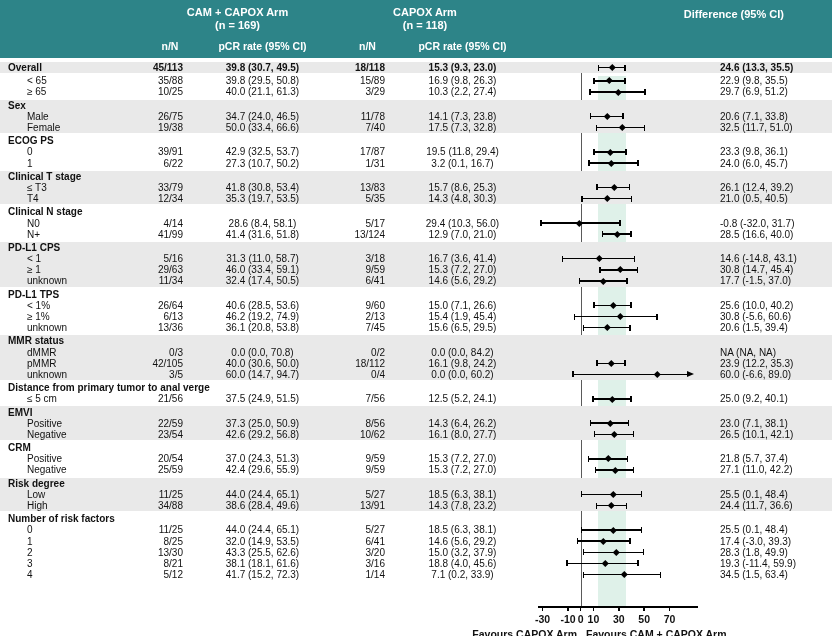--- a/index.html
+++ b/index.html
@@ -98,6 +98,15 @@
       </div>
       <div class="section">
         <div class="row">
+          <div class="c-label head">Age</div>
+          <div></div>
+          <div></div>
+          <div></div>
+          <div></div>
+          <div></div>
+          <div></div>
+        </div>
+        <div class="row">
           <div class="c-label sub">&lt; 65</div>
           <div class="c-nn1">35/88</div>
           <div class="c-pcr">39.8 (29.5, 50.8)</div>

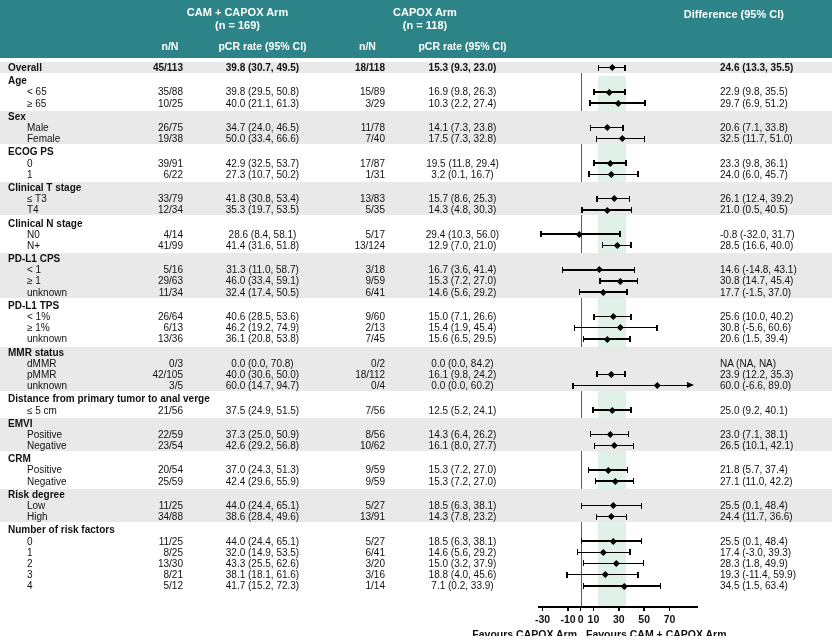--- a/index.html
+++ b/index.html
@@ -24,7 +24,7 @@
        height:11.2px;align-items:center;font-size:10px;line-height:11px;}
   .row.bold{font-weight:bold;}
   .c-label{padding-left:8px;white-space:nowrap;}
-  .c-label.sub{padding-left:27px;font-weight:normal;}
+  .c-label.sub{padding-left:27px;font-weight:bold;}
   .c-label.head{font-weight:bold;}
   .c-nn1{text-align:right;padding-right:12px;}
   .c-nn2{text-align:right;padding-right:20px;}

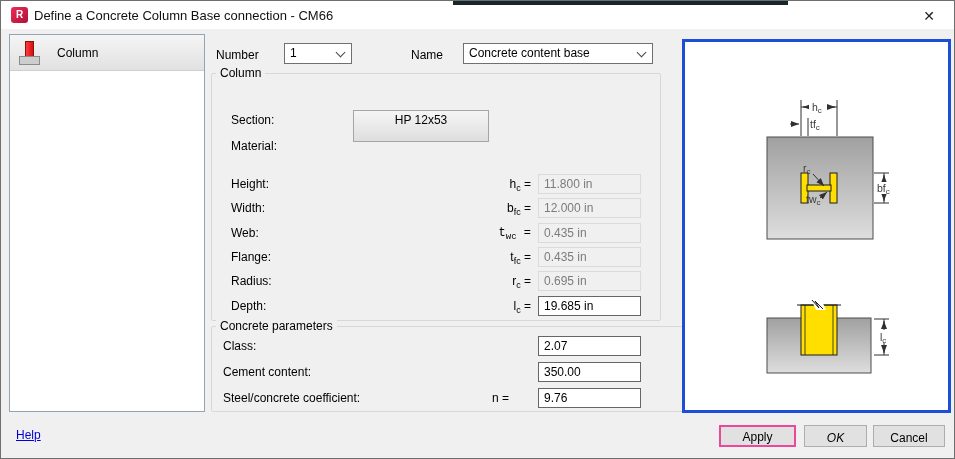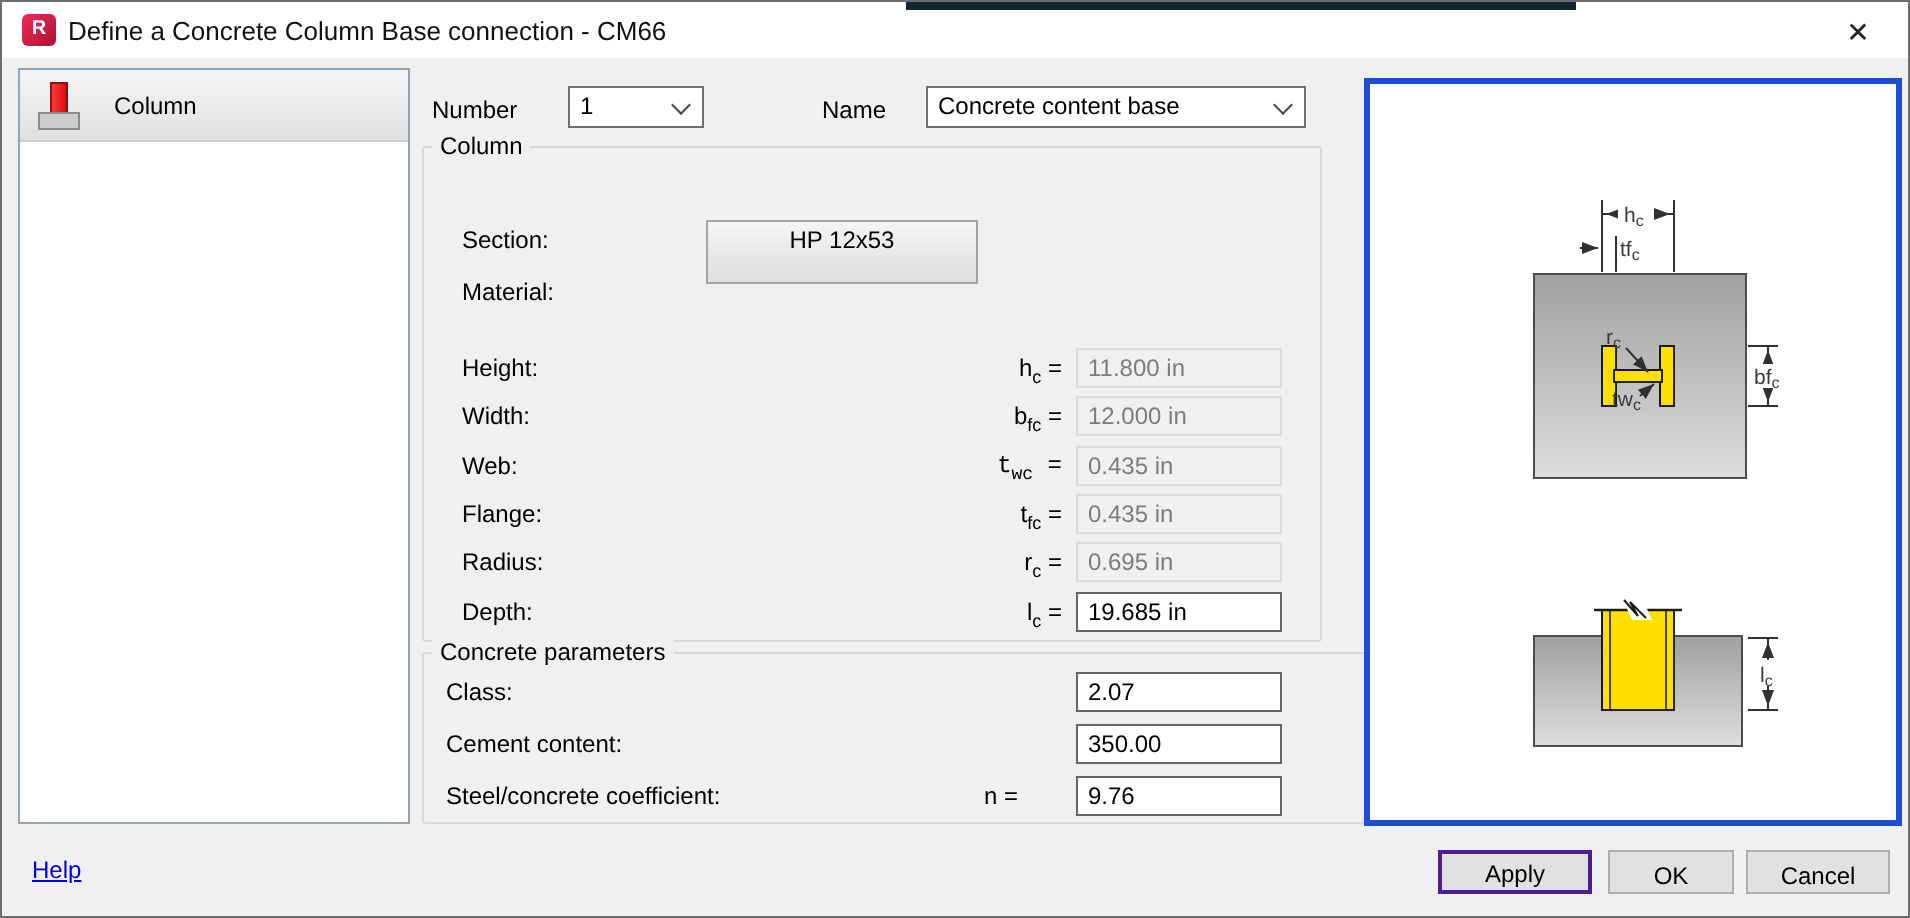--- a/index.html
+++ b/index.html
@@ -59,7 +59,7 @@
   .help-link { position:absolute; left:15px; top:427px; color:#0000dd; text-decoration:underline; cursor:pointer; }
   .btn { position:absolute; top:424px; height:22px; background:#e1e1e1; border:1px solid #adadad;
          font-size:12px; font-family:"Liberation Sans", sans-serif; text-align:center; padding-top:3px; cursor:pointer; }
-  .btn.focused { border:2px solid #4c1d95; padding-top:2px; }
+  .btn.focused { border:2px solid #ec4899; padding-top:2px; }
 </style>
 </head>
 <body>

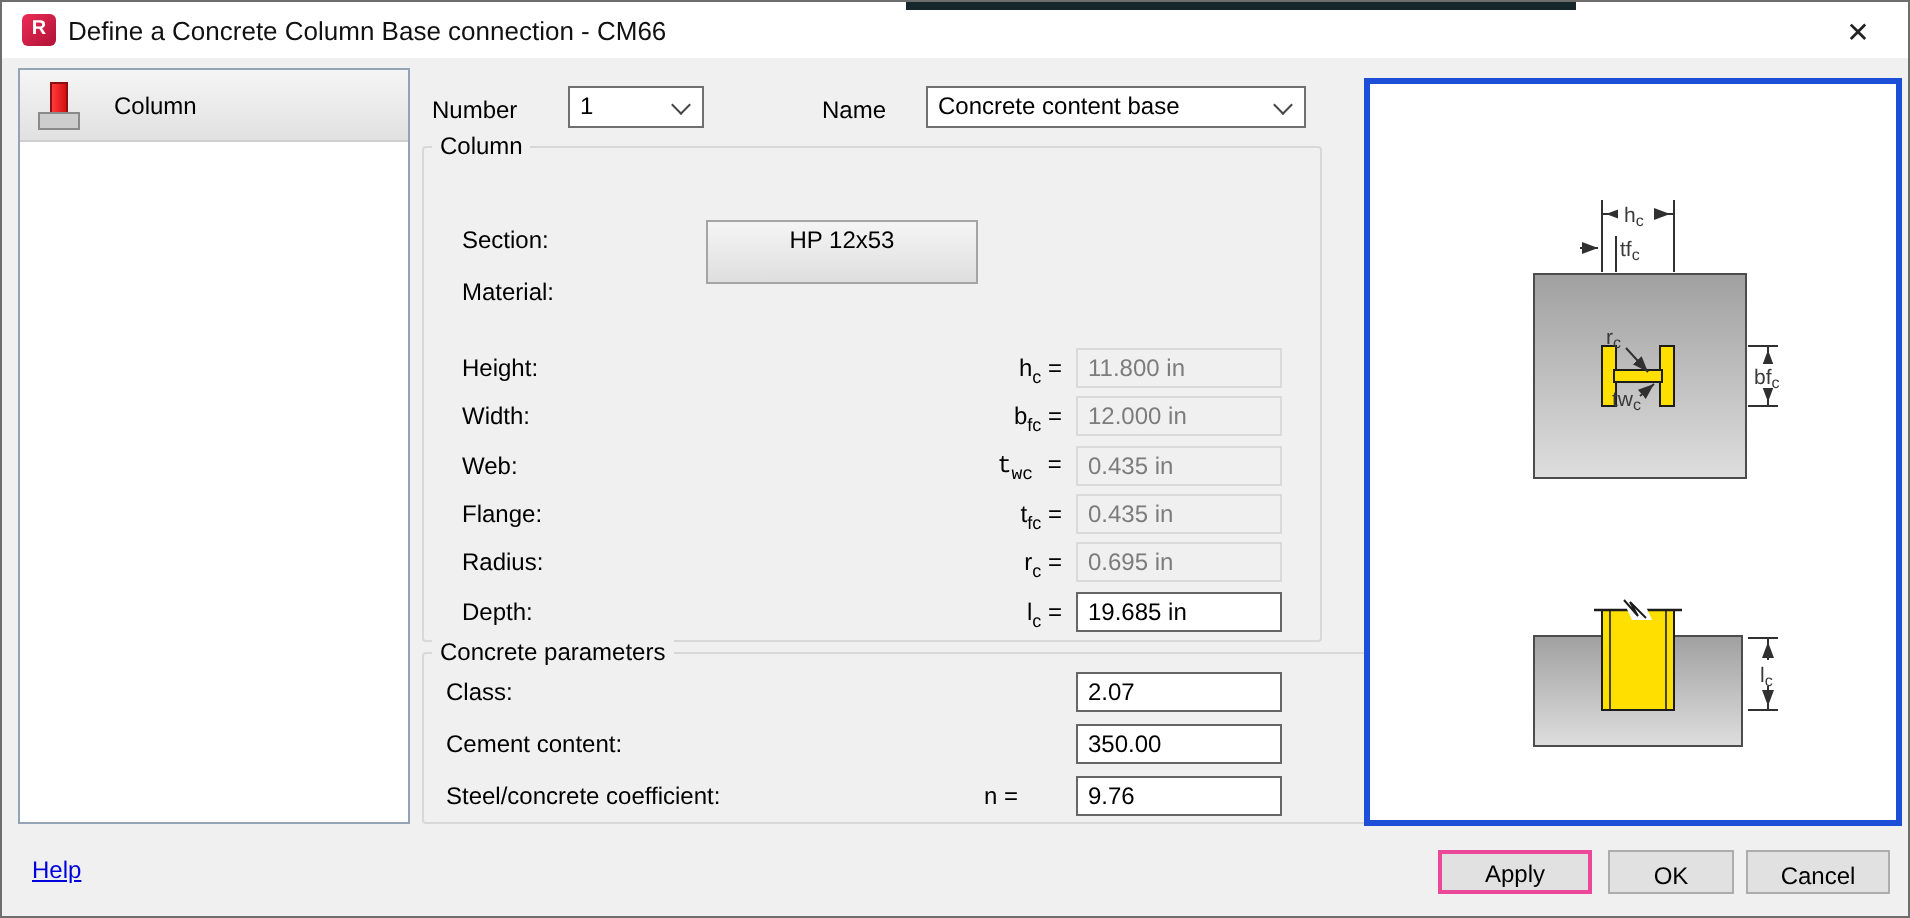--- a/index.html
+++ b/index.html
@@ -204,7 +204,7 @@
 
   <div class="help-link">Help</div>
   <button class="btn focused" style="left:718px; width:77px;">Apply</button>
-  <button class="btn" style="left:803px; width:63px;">OK</button>
+  <button class="btn" style="left:803px; width:63px;font-style:italic;">OK</button>
   <button class="btn" style="left:872px; width:72px;">Cancel</button>
 
 </div>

__Work instructions__. Excluding pictures, print all lines above exactly.

__Answer__.
--- a/index.html
+++ b/index.html
@@ -98,6 +98,15 @@
       </div>
       <div class="section">
         <div class="row">
+          <div class="c-label head">Age</div>
+          <div></div>
+          <div></div>
+          <div></div>
+          <div></div>
+          <div></div>
+          <div></div>
+        </div>
+        <div class="row">
           <div class="c-label sub">&lt; 65</div>
           <div class="c-nn1">35/88</div>
           <div class="c-pcr">39.8 (29.5, 50.8)</div>

--- a/index.html
+++ b/index.html
@@ -24,7 +24,7 @@
        height:11.2px;align-items:center;font-size:10px;line-height:11px;}
   .row.bold{font-weight:bold;}
   .c-label{padding-left:8px;white-space:nowrap;}
-  .c-label.sub{padding-left:27px;font-weight:normal;}
+  .c-label.sub{padding-left:27px;font-weight:bold;}
   .c-label.head{font-weight:bold;}
   .c-nn1{text-align:right;padding-right:12px;}
   .c-nn2{text-align:right;padding-right:20px;}

--- a/index.html
+++ b/index.html
@@ -59,7 +59,7 @@
   .help-link { position:absolute; left:15px; top:427px; color:#0000dd; text-decoration:underline; cursor:pointer; }
   .btn { position:absolute; top:424px; height:22px; background:#e1e1e1; border:1px solid #adadad;
          font-size:12px; font-family:"Liberation Sans", sans-serif; text-align:center; padding-top:3px; cursor:pointer; }
-  .btn.focused { border:2px solid #4c1d95; padding-top:2px; }
+  .btn.focused { border:2px solid #ec4899; padding-top:2px; }
 </style>
 </head>
 <body>

--- a/index.html
+++ b/index.html
@@ -204,7 +204,7 @@
 
   <div class="help-link">Help</div>
   <button class="btn focused" style="left:718px; width:77px;">Apply</button>
-  <button class="btn" style="left:803px; width:63px;">OK</button>
+  <button class="btn" style="left:803px; width:63px;font-style:italic;">OK</button>
   <button class="btn" style="left:872px; width:72px;">Cancel</button>
 
 </div>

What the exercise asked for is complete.